I don't think there's a case for applying the principle to everything that gets done, only to some things. It's not an exact science but slag heaps are pretty universally considered blots on the landscape aren't they (?) so they seem prime candidates for applying the "polluter pays" principle. It's a better principle than "I'll make it look like a goddess to avoid the full expense of doing what I ought to" IMO. Fly tippers shouldn't be allowed to pile their litter into an artistic form. ;)
There are a few, what are laughingly called, landfills around this area...the purpose of a landfill, I thought was to fill a hole in the ground...usually with the excess human detritus that doesn't rot for a thousand years...but there are now new hills formed where no hills existed before or at least not in human memory(one prime example is glaringly obvious on the A24 from Kingsfold into Horsham.....I have a feeling that one such new landscape has covered over two "listed"(on old maps) tumulii near Storrington too...I haven't investigated but I noticed a "new hill" on (or at least perilously close to)the site, whilst driving past quite recently.

Resonox wrote:
There are a few, what are laughingly called, landfills around this area...the purpose of a landfill, I thought was to fill a hole in the ground...usually with the excess human detritus that doesn't rot for a thousand years...but there are now new hills formed where no hills existed before or at least not in human memory(one prime example is glaringly obvious on the A24 from Kingsfold into Horsham.....I have a feeling that one such new landscape has covered over two "listed"(on old maps) tumulii near Storrington too...I haven't investigated but I noticed a "new hill" on (or at least perilously close to)the site, whilst driving past quite recently.
Landfill hills never quite hit the 'natural' look sadly all this new shaping of the landscape looks like that children's programme about ten years ago (can't remember the name but it had a sun baby) smoothly rounded hills with artifical flowers and rabbits hopping happily around - often wondered if they caught the rabbits afterwards or did they breed promiscuosly till it became overrun with them ;)

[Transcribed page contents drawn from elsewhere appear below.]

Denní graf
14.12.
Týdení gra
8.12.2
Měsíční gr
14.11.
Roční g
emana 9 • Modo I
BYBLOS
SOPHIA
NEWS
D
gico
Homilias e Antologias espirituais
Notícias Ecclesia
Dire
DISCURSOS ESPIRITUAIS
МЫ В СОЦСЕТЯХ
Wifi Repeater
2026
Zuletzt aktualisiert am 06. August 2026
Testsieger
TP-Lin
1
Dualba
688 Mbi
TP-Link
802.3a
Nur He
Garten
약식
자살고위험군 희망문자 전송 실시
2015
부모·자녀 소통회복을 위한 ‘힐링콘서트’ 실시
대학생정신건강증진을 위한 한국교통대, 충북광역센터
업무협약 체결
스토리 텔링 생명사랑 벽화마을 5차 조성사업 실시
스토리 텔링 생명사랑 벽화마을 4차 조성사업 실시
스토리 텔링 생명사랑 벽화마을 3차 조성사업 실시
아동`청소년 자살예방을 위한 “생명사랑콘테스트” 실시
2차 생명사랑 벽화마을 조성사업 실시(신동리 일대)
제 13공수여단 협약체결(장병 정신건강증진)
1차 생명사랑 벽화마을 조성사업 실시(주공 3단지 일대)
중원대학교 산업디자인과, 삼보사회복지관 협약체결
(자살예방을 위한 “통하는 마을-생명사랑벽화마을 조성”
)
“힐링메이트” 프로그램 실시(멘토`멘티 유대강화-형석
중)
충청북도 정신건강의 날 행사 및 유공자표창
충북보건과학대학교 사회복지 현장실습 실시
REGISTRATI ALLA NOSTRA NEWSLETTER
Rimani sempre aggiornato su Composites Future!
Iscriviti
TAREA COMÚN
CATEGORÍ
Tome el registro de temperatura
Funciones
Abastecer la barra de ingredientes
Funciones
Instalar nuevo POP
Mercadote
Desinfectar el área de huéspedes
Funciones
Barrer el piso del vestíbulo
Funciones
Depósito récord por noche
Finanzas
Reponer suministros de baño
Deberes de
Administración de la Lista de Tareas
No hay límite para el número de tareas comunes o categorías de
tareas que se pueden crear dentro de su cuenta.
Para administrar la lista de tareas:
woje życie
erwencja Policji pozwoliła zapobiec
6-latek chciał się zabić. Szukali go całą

...there are now new hills formed where no hills existed before or at least not in human memory...
Yup.

It’s pointless getting into the artistic pros and cons of Slag Alice because there are as many different views on what is, and what is not, ‘artistic’ as there are on the merits and non merits of leaving votive offerings at megalithic sites (though most Stoneheads here will say don’t do it - don’t mess with the site).

So, taking another tack, surely we should avoid spoiling or even changing the landscape in the first place; but when, out of necessity, the landscape is spoilt or changed we then try to return it to what it was; that includes filling in and making good the open cast mine here - not exacerbating that change by creating a monstrous land figure. Interestingly, after decades of transport trauma, the new Hindhead Tunnel under the Devil’s Punch Bowl will achieve just that, “...especially as the old A3 route around the Devil’s Punch Bowl is to be dug up and returned to nature once the tunnel is fully open. David Kennington, manager of Surrey Hills for the National Trust, said: “This is a hugely important reconnection of the landscape. With its steep sides, the Devil’s Punch Bowl has become a national reserve, filled with heathland, streams and wildlife.” He stressed the importance of the wildlife around the punchbowl and how it is unique to this area.”

Note, ‘a hugely important reconnection of the landscape’ - surely that’s at the heart of the issue. Sadly, it’s too late for some changes ever to be reversed. Mount Rushmore was a sacred place to the Lakota Sioux until it fell foul to Western egotism; in fact it was known by the Sioux as the ‘Six Grandfathers’ and, “...was part of the route that the Lakota leader, Black Elk, took in a spiritual journey that culminated at Harney Peak”. No more though - now busts blasted into a once sacred hillside rule. More here.

We’re usually pretty good in this country when it comes to protecting our countryside. Not always though – small field systems, along with their hedgerows and ecosystems have been ripped up, while vast acres have been planted with coniferous, environmentally unfriendly, forests. It could be far, far worse however - re: the Karanpura Valley Destruction, whole mountains in Japan bulldozed flat for ‘development', dam projects in China which wreck eco systems and the surrounding landscape, decimation of the rain forests, etc etc. We don’t need to add to all that for the sake of claiming to have the largest ‘human earth figure in the world’... do we?